**To-do item**
Reproduce the text lines of every entry below word for word, and leave the pictures out of your answer.

**Source information**
--------------------------------------------------
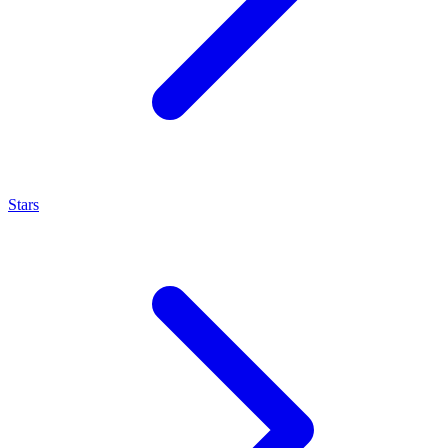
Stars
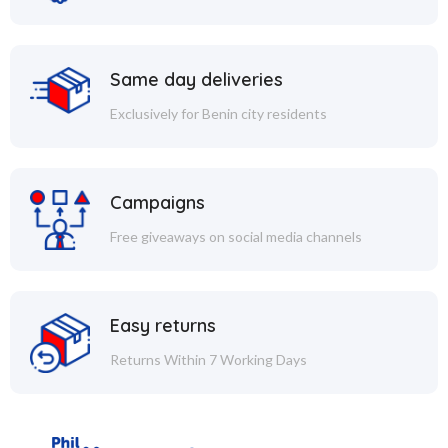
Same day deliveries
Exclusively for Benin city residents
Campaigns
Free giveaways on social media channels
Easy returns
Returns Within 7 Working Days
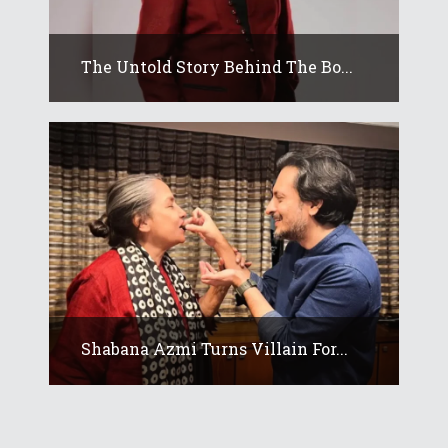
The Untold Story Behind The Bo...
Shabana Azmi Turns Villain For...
--------------------------------------------------
**Reply to the task**
Stars
Same day deliveries
Exclusively for Benin city residents
Campaigns
Free giveaways on social media channels
Easy returns
Returns Within 7 Working Days
The Untold Story Behind The Bo...
Shabana Azmi Turns Villain For...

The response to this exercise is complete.